The first regression model uses `age` and `weight` as predictors of systolic 
blood pressure. The predictors are standardised before fitting, which allows the 
coefficients to be compared on the same scale.


In [None]:
reg1 = analyzer.fit_bp_regression(features=["age", "weight"])

print("Model 1: systolic_bp ~ age + weight\n")

for i in range(len(reg1["features"])):
    name = reg1["features"][i]
    coef = reg1["coefficients"].iloc[i]
    print(f"{name}: {coef:.3f}")

print(f"Intercept: {reg1['intercept']:.3f}")
print(f"R-squared: {reg1['r_squared']:.3f}")



## Regression analysis: Model 2 (age + weight + cholesterol)

To extend the model, cholesterol is added as a third predictor. This allows us 
to examine whether including an additional health variable improves the model’s 
ability to explain variation in systolic blood pressure.



In [None]:
reg2 = analyzer.fit_bp_regression(features=["age", "weight", "cholesterol"])
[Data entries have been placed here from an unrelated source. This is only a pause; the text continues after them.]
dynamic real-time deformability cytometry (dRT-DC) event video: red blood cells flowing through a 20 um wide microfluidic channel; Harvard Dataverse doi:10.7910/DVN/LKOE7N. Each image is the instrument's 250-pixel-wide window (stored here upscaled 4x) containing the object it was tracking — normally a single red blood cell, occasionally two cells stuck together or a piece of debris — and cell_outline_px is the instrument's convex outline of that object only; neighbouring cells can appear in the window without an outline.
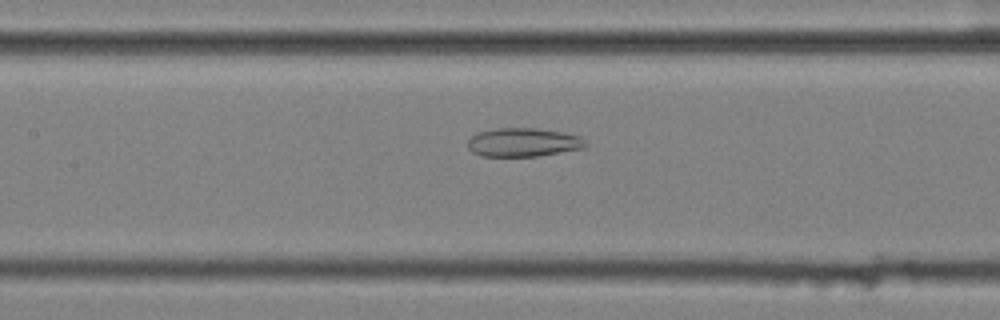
{"species": "common noctule bat (a hibernating species)", "species_latin": "Nyctalus noctula", "temperature_condition": "cold", "stored_images_in_passage": 58, "camera_frame_rate_fps": 3000, "um_per_image_px": 0.085, "animal": {"sex": "female", "body_mass_g": 25.1}, "frame": {"image": 1, "passage_image": 27, "time_ms": 8.667, "image_size_px": [1000, 320], "cell_outline_px": [[588, 144], [584, 148], [536, 156], [480, 156], [472, 152], [468, 148], [468, 140], [472, 136], [480, 132], [496, 128], [536, 128], [564, 132], [580, 136]], "centroid_in_image_um": [44.48, 12.09], "position_along_channel_um": 162.9, "area_um2": 19.65}}
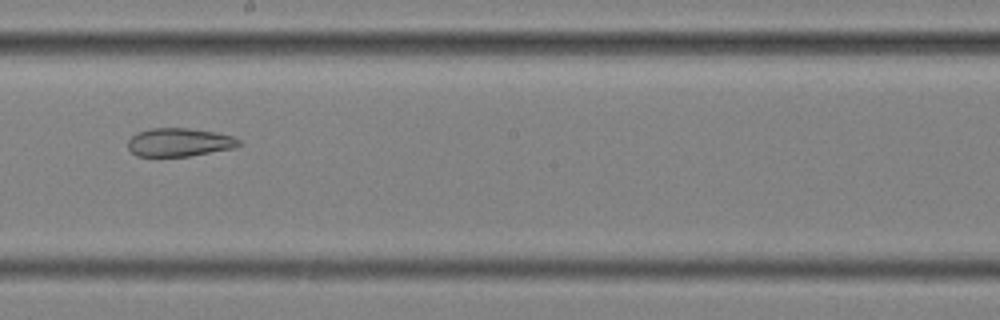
{"frame": {"image": 2, "passage_image": 33, "time_ms": 10.667, "image_size_px": [1000, 320], "cell_outline_px": [[244, 144], [236, 148], [188, 156], [136, 156], [128, 148], [128, 140], [136, 132], [148, 128], [188, 128], [216, 132], [232, 136], [240, 140]], "centroid_in_image_um": [15.26, 12.09], "position_along_channel_um": 232.9, "area_um2": 18.55}}
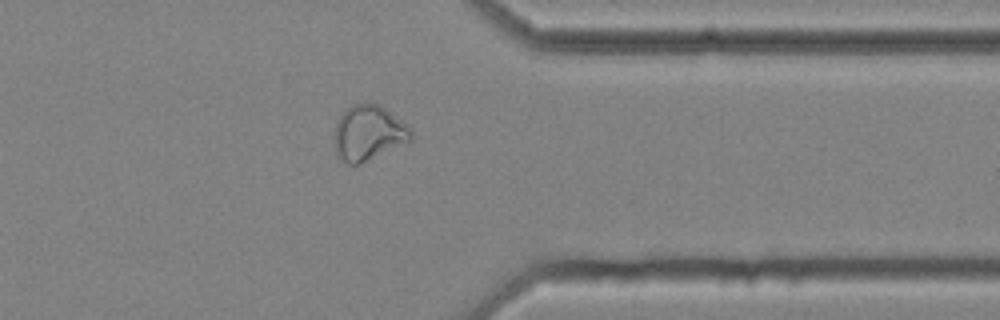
{"frame": {"image": 3, "passage_image": 46, "time_ms": 15.0, "image_size_px": [1000, 320], "cell_outline_px": [[412, 140], [360, 164], [348, 164], [336, 156], [336, 124], [340, 116], [352, 104], [372, 100], [380, 104], [408, 124], [412, 128]], "centroid_in_image_um": [31.36, 11.26], "position_along_channel_um": 380.0, "area_um2": 24.85}, "authors_computed_cell_mechanics": {"area_um2": 26.6169, "velocity_mm_per_s": 3.5151, "shape_relaxation_time_tau1_ms": null, "shape_relaxation_time_tau2_ms": 3.491, "deformation_change_tau1": null, "deformation_change_tau2": 0.1093}}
print("Model 2: systolic_bp ~ age + weight + cholesterol\n")

for i in range(len(reg2["features"])):
    name = reg2["features"][i]
    coef = reg2["coefficients"].iloc[i]
    print(f"{name}: {coef:.3f}")

print(f"Intercept: {reg2['intercept']:.3f}")
print(f"R-squared: {reg2['r_squared']:.3f}")
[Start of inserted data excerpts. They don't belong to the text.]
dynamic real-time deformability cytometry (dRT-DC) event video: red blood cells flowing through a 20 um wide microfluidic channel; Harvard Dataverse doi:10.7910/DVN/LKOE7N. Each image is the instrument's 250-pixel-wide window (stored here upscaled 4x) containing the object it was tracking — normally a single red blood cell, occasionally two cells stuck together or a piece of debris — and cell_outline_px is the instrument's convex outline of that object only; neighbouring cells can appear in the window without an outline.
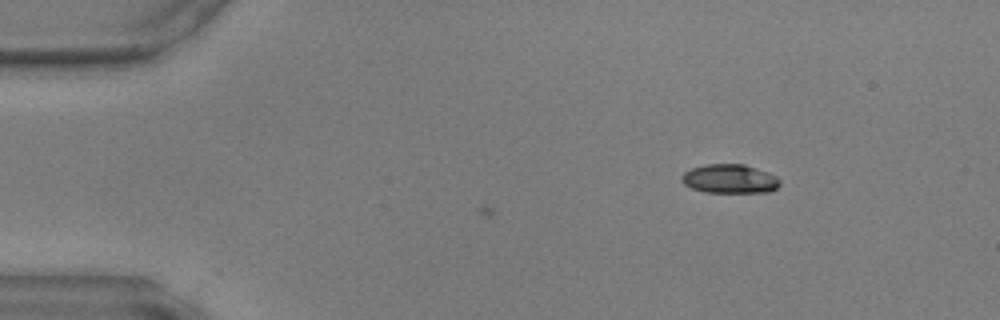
{"species": "common noctule bat (a hibernating species)", "species_latin": "Nyctalus noctula", "temperature_condition": "warm", "stored_images_in_passage": 14, "camera_frame_rate_fps": 3000, "um_per_image_px": 0.085, "animal": {"sex": "male", "body_mass_g": 17.9, "forearm_length_mm": 54.2}, "frame": {"image": 1, "passage_image": 14, "time_ms": 4.333, "image_size_px": [1000, 320], "cell_outline_px": [[780, 184], [776, 188], [768, 192], [704, 192], [692, 188], [684, 184], [680, 180], [680, 176], [684, 172], [692, 168], [708, 164], [744, 164], [768, 172], [776, 176], [780, 180]], "centroid_in_image_um": [62.01, 15.2], "position_along_channel_um": 23.0, "area_um2": 16.59}}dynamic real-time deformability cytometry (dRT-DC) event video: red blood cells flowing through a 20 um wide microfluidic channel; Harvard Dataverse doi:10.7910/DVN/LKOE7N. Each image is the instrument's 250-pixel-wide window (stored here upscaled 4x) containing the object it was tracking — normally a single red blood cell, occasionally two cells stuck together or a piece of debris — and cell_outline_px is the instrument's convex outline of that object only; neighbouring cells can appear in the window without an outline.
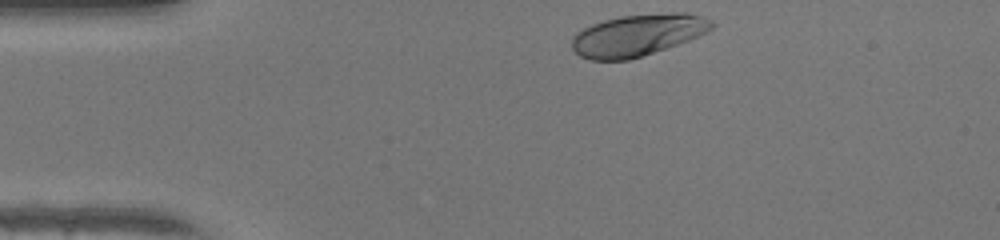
{"species": "human", "species_latin": "Homo sapiens", "temperature_condition": "warm", "stored_images_in_passage": 32, "camera_frame_rate_fps": 3000, "um_per_image_px": 0.085, "donor": {"sex": "female"}, "frame": {"image": 1, "passage_image": 1, "time_ms": 0.0, "image_size_px": [1000, 240], "cell_outline_px": [[716, 24], [712, 28], [688, 40], [628, 60], [592, 60], [580, 56], [572, 48], [572, 36], [576, 32], [592, 24], [604, 20], [620, 16], [672, 12], [684, 12], [700, 16], [712, 20]], "centroid_in_image_um": [54.17, 2.97], "position_along_channel_um": 30.8, "area_um2": 33.64}}
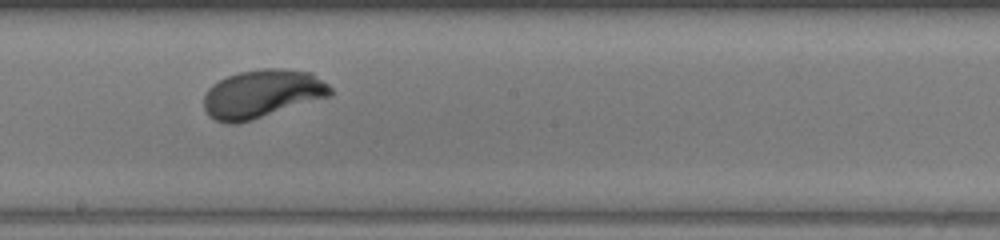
{"frame": {"image": 2, "passage_image": 19, "time_ms": 6.0, "image_size_px": [1000, 240], "cell_outline_px": [[332, 96], [252, 120], [236, 124], [228, 124], [216, 120], [208, 116], [204, 108], [204, 96], [208, 88], [212, 84], [228, 76], [240, 72], [264, 68], [284, 68], [312, 72], [328, 84], [332, 88]], "centroid_in_image_um": [22.3, 7.97], "position_along_channel_um": 225.9, "area_um2": 35.89}}
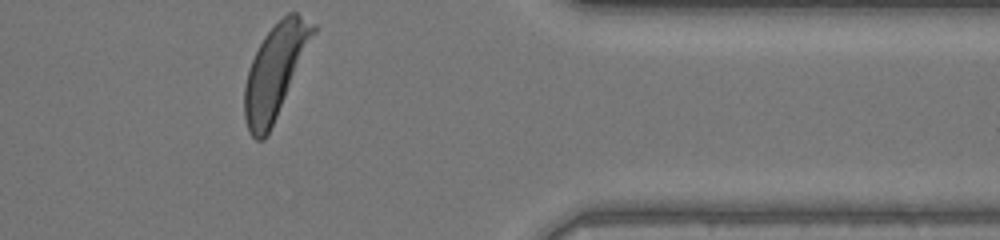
{"frame": {"image": 3, "passage_image": 32, "time_ms": 10.333, "image_size_px": [1000, 240], "cell_outline_px": [[316, 32], [276, 116], [264, 140], [256, 140], [248, 132], [244, 116], [244, 88], [248, 68], [264, 36], [288, 12], [296, 12], [316, 24]], "centroid_in_image_um": [23.37, 6.04], "position_along_channel_um": 388.0, "area_um2": 36.3}, "authors_computed_cell_mechanics": {"area_um2": 34.4199, "velocity_mm_per_s": 4.203, "shape_relaxation_time_tau1_ms": 2.2359, "shape_relaxation_time_tau2_ms": null, "deformation_change_tau1": 0.1777, "deformation_change_tau2": null}}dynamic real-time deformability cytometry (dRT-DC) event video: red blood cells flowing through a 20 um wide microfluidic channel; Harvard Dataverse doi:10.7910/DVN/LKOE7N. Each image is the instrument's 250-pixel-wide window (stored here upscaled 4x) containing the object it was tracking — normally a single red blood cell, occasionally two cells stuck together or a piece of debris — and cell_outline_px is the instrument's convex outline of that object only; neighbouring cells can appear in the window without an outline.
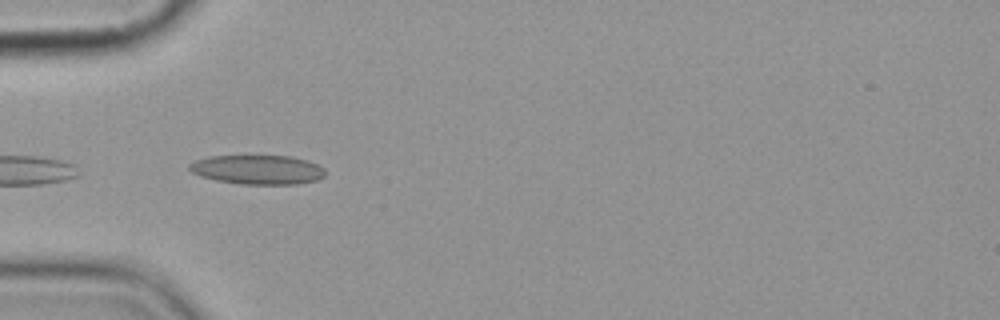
{"species": "common noctule bat (a hibernating species)", "species_latin": "Nyctalus noctula", "temperature_condition": "cold", "stored_images_in_passage": 7, "camera_frame_rate_fps": 3000, "um_per_image_px": 0.085, "animal": {"sex": "female", "body_mass_g": 19.9}, "frame": {"image": 1, "passage_image": 4, "time_ms": 3.667, "image_size_px": [1000, 320], "cell_outline_px": [[324, 176], [316, 180], [296, 184], [244, 184], [216, 180], [200, 176], [192, 172], [188, 168], [188, 164], [196, 160], [208, 156], [292, 156], [308, 160], [324, 168]], "centroid_in_image_um": [21.89, 14.41], "position_along_channel_um": 63.1, "area_um2": 23.12}}
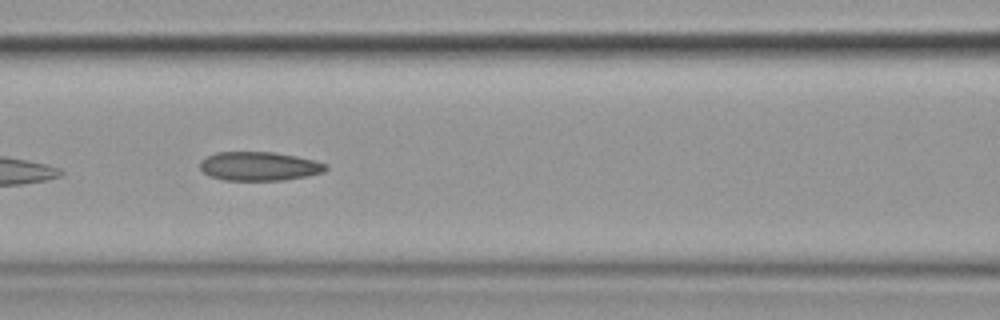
{"frame": {"image": 2, "passage_image": 6, "time_ms": 6.0, "image_size_px": [1000, 320], "cell_outline_px": [[328, 168], [324, 172], [308, 176], [284, 180], [224, 180], [208, 176], [200, 168], [200, 160], [216, 152], [272, 152], [296, 156], [316, 160], [328, 164]], "centroid_in_image_um": [22.06, 14.13], "position_along_channel_um": 144.5, "area_um2": 21.33}}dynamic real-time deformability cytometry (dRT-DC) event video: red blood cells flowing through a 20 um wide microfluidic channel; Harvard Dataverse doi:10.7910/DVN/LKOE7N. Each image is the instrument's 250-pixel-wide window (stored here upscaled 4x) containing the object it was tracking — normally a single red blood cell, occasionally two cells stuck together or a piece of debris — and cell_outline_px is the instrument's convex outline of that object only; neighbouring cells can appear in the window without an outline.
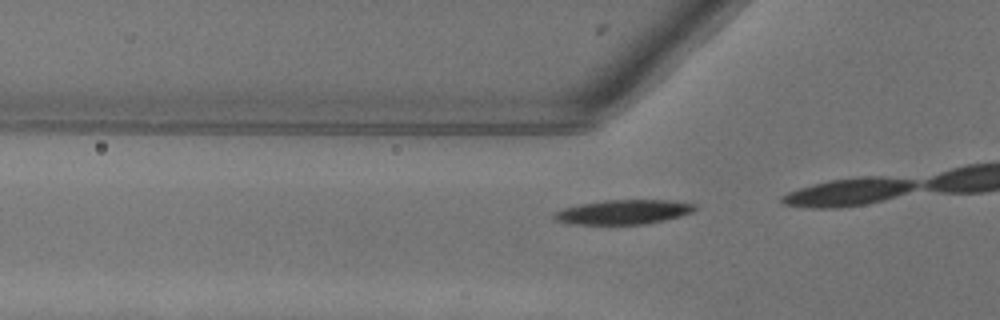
{"species": "common noctule bat (a hibernating species)", "species_latin": "Nyctalus noctula", "temperature_condition": "warm", "stored_images_in_passage": 18, "camera_frame_rate_fps": 3000, "um_per_image_px": 0.085, "animal": {"sex": "female"}, "frame": {"image": 1, "passage_image": 15, "time_ms": 4.667, "image_size_px": [1000, 320], "cell_outline_px": [[696, 208], [692, 212], [680, 216], [664, 220], [644, 224], [576, 224], [556, 220], [552, 216], [552, 212], [564, 208], [580, 204], [604, 200], [668, 200], [696, 204]], "centroid_in_image_um": [52.98, 18.01], "position_along_channel_um": 72.8, "area_um2": 19.94}}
### Comparing two regression models

Two multiple linear regression models were fitted for systolic blood pressure:

- **Model 1:** age and weight as predictors  
- **Model 2:** age, weight and cholesterol as predictors  

Both models use standardised predictors, which means that the coefficients
show the expected change in systolic blood pressure for a one-standard-deviation
increase in each predictor.

The R-squared values were:

- Model 1: 0.405  
- Model 2: 0.406  

Model 2 has a slightly higher R-squared than Model 1, but the improvement is 
very small. This means that adding cholesterol explains only a little more of 
the variation in systolic blood pressure, and age and weight already capture 
most of the signal in the data.

This comparison illustrates how multiple regression and linear algebra can be 
used to evaluate how much additional predictors contribute to explaining a 
health-related outcome.



## Method choices and motivation – Part 2

In Part 2 the aim was to build on the work from Part 1 by organising the code
better and adding a few more advanced analyses.

**Code structure**

The function `load_and_clean_data` in `analysis/cleaning.py` handles reading and
preparing the dataset, while the class `HealthAnalyzer` in `analysis/analyzer.py`
collects the main analysis tools such as descriptive statistics, plots and
regression. This keeps the notebook cleaner and makes the code easier to reuse.

**Visualisations**

The basic plots from Part 1 were moved into class methods and slightly improved
in their layout. A new scatter plot of blood pressure against age was also
added. This makes it easier to study how blood pressure changes with age for
smokers and non-smokers and provides a more detailed visual view than in Part 1.

**Regression**

Multiple linear regression was used to study how systolic blood pressure relates
to age, weight and cholesterol. The predictors were standardised so that the
coefficients could be compared on the same scale. Two models were tested, and
their R-squared values were compared to see whether cholesterol adds any extra
explanatory power.

Overall, Part 2 extends the analysis from Part 1 with a clearer code structure,
an extra visualisation and a more explicit use of regression and linear algebra.

## Sources

- **Course material**, which covers the fundamentals of linear regression and model evaluation.
- **Scikit-learn documentation** for `LinearRegression` and `StandardScaler`, which describes how the regression model is implemented in Python and why standardising predictors is useful.
- **General descriptions of multiple linear regression and R-squared**, such as the summaries available on Wikipedia or in standard introductory statistics texts.